Siemens soll eine Strafe von rund 396 Millionen Euro zahlen, Siemens Österreich weitere 22 Millionen Euro. Die Unternehmen sollen in den Jahren 1988 bis 2004 Preise und Märkte für Schaltanlagen für Hochspannungsnetze abgesprochen haben. Insgesamt waren nach EU-Ermittlungen elf Unternehmen an dem Kartell beteiligt - insgesamt summiert sich ihre Strafe auf 750,7 Millionen Euro.
Nach Angaben des Siemens-Vorstands wird sich das Bußgeld noch im ersten Quartal auf das Ergebnis des Konzerns auswirken. Es gebe keine aufschiebende Wirkung, sagte der Chef des Bereichs Power Transmission & Distribution, Udo Niehage. Die Strafe müsse in drei Monaten gezahlt werden, Rückstellungen habe Siemens für die EU-Strafe nicht.
Allerdings will der Konzern juristisch gegen den Bescheid vorgehen. "Siemens wird gegen die Bußgeldbescheide der EU-Kommission über rund 396 Millionen Euro beim Europäischen Gericht klagen", teilte das Unternehmen mit.
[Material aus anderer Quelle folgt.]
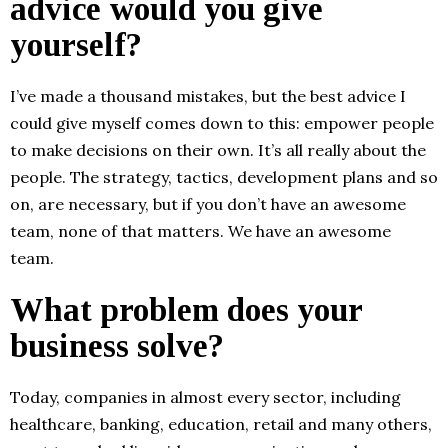
advice would you give
yourself?
I’ve made a thousand mistakes, but the best advice I
could give myself comes down to this: empower people
to make decisions on their own. It’s all really about the
people. The strategy, tactics, development plans and so
on, are necessary, but if you don’t have an awesome
team, none of that matters. We have an awesome
team.
What problem does your
business solve?
Today, companies in almost every sector, including
healthcare, banking, education, retail and many others,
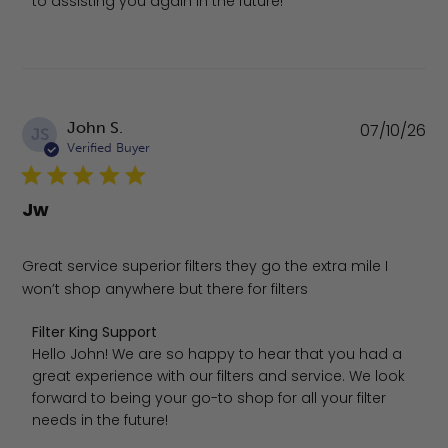
to assisting you again in the future!
Pu
John S.
07/10/26
JS
da
Verified Buyer
Jw
Great service superior filters they go the extra mile I
won’t shop anywhere but there for filters
Comments by Store Owner on Review by Filter King Suppo
Filter King Support
Hello John! We are so happy to hear that you had a 
great experience with our filters and service. We look 
forward to being your go-to shop for all your filter 
needs in the future!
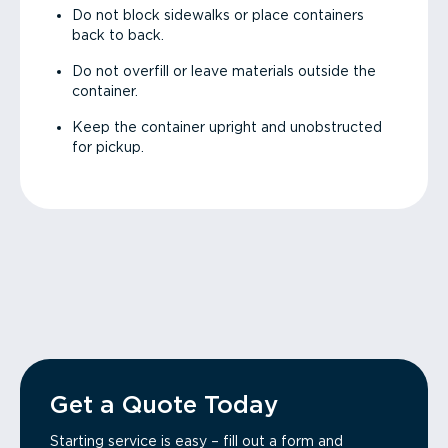
Do not block sidewalks or place containers
back to back.
Do not overfill or leave materials outside the
container.
Keep the container upright and unobstructed
for pickup.
Get a Quote Today
Starting service is easy – fill out a form and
Es sei nicht richtig, dass man zwischen 1988 bis 2004 an einem Kartell beteiligt gewesen war. "Absprachen bei gasisolierten Hochspannungsschaltanlagen gab es lediglich von Oktober 2002 bis April 2004 bei einigen wenigen Projekten im europäischen Wirtschaftsraum", hieß es.
An den Absprachen waren nach Erkenntnissen der EU auch Konzerne wie die französische Alstom
sowie Mitsubishi
, Toshiba
und Hitachi
aus Japan beteiligt. Diese anderen Unternehmen kamen aber mit weitaus glimpflicheren Strafen weg als Siemens.
"Die Kommission hat ein Kartell beseitigt, das die öffentlichen Versorgungsunternehmen und die Verbraucher mehr als 16 Jahre lang betrogen hat", erklärte Wettbewerbskommissarin Neelie Kroes. Die Kommission ermittelt seit 2004 in dem Fall.
Der Schweizer ABB
-Konzern, auch Teil des Kartells, muss keine Strafe zahlen - er hatte die Ermittlungen durch eine Selbstanzeige ins Rollen gebracht und profitiert nun von einer Kronzeugenregelung.